(AVAILABLE DATA Opens)

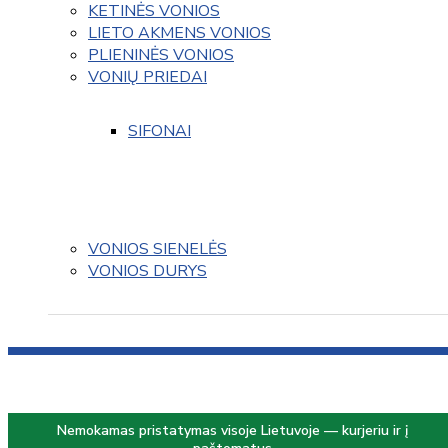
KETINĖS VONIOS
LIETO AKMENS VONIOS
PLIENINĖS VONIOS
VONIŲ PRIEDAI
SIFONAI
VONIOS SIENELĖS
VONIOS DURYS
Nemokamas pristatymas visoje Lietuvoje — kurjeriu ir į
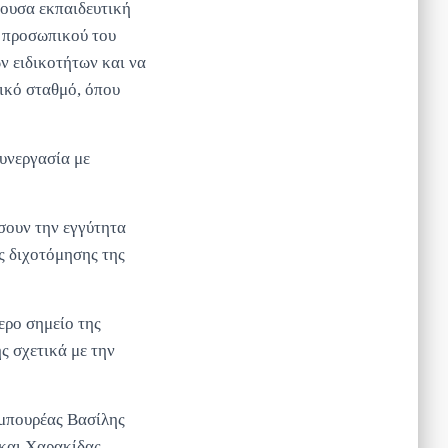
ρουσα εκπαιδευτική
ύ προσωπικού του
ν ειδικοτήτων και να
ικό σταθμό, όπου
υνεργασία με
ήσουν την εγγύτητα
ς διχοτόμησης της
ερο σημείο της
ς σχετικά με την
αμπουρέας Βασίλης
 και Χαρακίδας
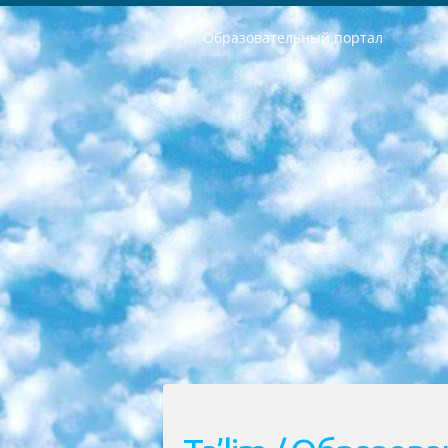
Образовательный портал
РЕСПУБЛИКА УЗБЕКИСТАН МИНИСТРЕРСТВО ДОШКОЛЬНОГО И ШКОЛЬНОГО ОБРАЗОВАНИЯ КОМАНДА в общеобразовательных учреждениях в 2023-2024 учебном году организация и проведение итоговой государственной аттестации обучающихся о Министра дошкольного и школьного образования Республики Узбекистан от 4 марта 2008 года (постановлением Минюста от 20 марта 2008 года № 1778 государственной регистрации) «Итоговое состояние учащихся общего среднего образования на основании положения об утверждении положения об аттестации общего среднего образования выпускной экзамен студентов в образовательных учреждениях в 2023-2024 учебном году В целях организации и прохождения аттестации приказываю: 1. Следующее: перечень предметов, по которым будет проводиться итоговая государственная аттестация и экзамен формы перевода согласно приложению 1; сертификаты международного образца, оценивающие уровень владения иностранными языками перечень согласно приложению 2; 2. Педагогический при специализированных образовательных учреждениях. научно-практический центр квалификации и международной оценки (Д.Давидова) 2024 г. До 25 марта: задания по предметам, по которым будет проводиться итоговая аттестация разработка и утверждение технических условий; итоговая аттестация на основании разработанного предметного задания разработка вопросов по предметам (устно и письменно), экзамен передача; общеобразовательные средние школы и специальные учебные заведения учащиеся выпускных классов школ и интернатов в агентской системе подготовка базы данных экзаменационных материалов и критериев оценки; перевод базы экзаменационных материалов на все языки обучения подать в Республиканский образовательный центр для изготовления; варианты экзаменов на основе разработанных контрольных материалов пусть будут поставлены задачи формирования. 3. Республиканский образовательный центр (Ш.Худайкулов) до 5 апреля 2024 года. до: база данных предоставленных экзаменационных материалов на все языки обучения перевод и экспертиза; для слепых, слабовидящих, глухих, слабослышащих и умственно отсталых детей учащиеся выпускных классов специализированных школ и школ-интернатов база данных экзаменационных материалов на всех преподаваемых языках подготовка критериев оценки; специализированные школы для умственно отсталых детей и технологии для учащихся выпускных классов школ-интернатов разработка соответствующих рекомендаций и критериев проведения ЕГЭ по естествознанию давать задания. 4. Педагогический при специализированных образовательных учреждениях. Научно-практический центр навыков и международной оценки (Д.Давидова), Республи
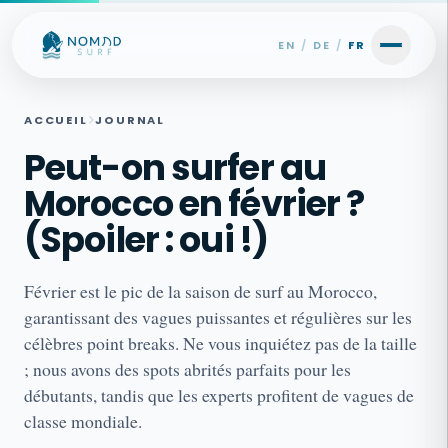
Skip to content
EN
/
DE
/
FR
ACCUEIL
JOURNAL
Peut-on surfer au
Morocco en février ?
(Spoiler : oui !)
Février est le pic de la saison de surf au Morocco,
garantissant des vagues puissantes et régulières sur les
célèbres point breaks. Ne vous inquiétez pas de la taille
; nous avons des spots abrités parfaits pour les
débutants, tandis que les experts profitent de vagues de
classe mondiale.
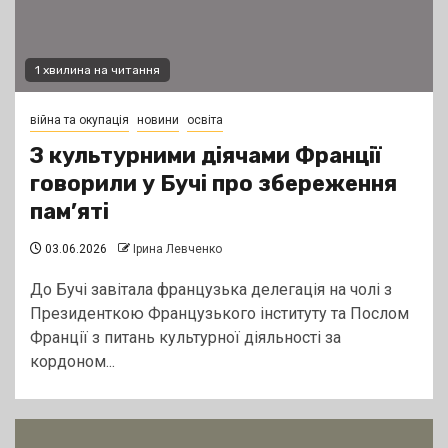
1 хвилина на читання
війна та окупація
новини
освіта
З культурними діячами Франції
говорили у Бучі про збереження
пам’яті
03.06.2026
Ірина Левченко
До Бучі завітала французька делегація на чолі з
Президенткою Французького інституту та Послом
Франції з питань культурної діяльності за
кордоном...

(AVAILABLE DATA Closes)

◆ ABOUT THIS EXERCISE: Repeat the records word for word, skipping pictures.

◆ RESULT OF THIS TASK:
KETINĖS VONIOS
LIETO AKMENS VONIOS
PLIENINĖS VONIOS
VONIŲ PRIEDAI
SIFONAI
VONIOS SIENELĖS
VONIOS DURYS
Nemokamas pristatymas visoje Lietuvoje — kurjeriu ir į
ρουσα εκπαιδευτική
ύ προσωπικού του
ν ειδικοτήτων και να
ικό σταθμό, όπου
υνεργασία με
ήσουν την εγγύτητα
ς διχοτόμησης της
ερο σημείο της
ς σχετικά με την
αμπουρέας Βασίλης
 και Χαρακίδας
Образовательный портал
РЕСПУБЛИКА УЗБЕКИСТАН МИНИСТРЕРСТВО ДОШКОЛЬНОГО И ШКОЛЬНОГО ОБРАЗОВАНИЯ КОМАНДА в общеобразовательных учреждениях в 2023-2024 учебном году организация и проведение итоговой государственной аттестации обучающихся о Министра дошкольного и школьного образования Республики Узбекистан от 4 марта 2008 года (постановлением Минюста от 20 марта 2008 года № 1778 государственной регистрации) «Итоговое состояние учащихся общего среднего образования на основании положения об утверждении положения об аттестации общего среднего образования выпускной экзамен студентов в образовательных учреждениях в 2023-2024 учебном году В целях организации и прохождения аттестации приказываю: 1. Следующее: перечень предметов, по которым будет проводиться итоговая государственная аттестация и экзамен формы перевода согласно приложению 1; сертификаты международного образца, оценивающие уровень владения иностранными языками перечень согласно приложению 2; 2. Педагогический при специализированных образовательных учреждениях. научно-практический центр квалификации и международной оценки (Д.Давидова) 2024 г. До 25 марта: задания по предметам, по которым будет проводиться итоговая аттестация разработка и утверждение технических условий; итоговая аттестация на основании разработанного предметного задания разработка вопросов по предметам (устно и письменно), экзамен передача; общеобразовательные средние школы и специальные учебные заведения учащиеся выпускных классов школ и интернатов в агентской системе подготовка базы данных экзаменационных материалов и критериев оценки; перевод базы экзаменационных материалов на все языки обучения подать в Республиканский образовательный центр для изготовления; варианты экзаменов на основе разработанных контрольных материалов пусть будут поставлены задачи формирования. 3. Республиканский образовательный центр (Ш.Худайкулов) до 5 апреля 2024 года. до: база данных предоставленных экзаменационных материалов на все языки обучения перевод и экспертиза; для слепых, слабовидящих, глухих, слабослышащих и умственно отсталых детей учащиеся выпускных классов специализированных школ и школ-интернатов база данных экзаменационных материалов на всех преподаваемых языках подготовка критериев оценки; специализированные школы для умственно отсталых детей и технологии для учащихся выпускных классов школ-интернатов разработка соответствующих рекомендаций и критериев проведения ЕГЭ по естествознанию давать задания. 4. Педагогический при специализированных образовательных учреждениях. Научно-практический центр навыков и международной оценки (Д.Давидова), Республи
Skip to content
EN
/
DE
/
FR
ACCUEIL
JOURNAL
Peut-on surfer au
Morocco en février ?
(Spoiler : oui !)
Février est le pic de la saison de surf au Morocco,
garantissant des vagues puissantes et régulières sur les
célèbres point breaks. Ne vous inquiétez pas de la taille
; nous avons des spots abrités parfaits pour les
débutants, tandis que les experts profitent de vagues de
classe mondiale.
1 хвилина на читання
війна та окупація
новини
освіта
З культурними діячами Франції
говорили у Бучі про збереження
пам’яті
03.06.2026
Ірина Левченко
До Бучі завітала французька делегація на чолі з
Президенткою Французького інституту та Послом
Франції з питань культурної діяльності за
кордоном...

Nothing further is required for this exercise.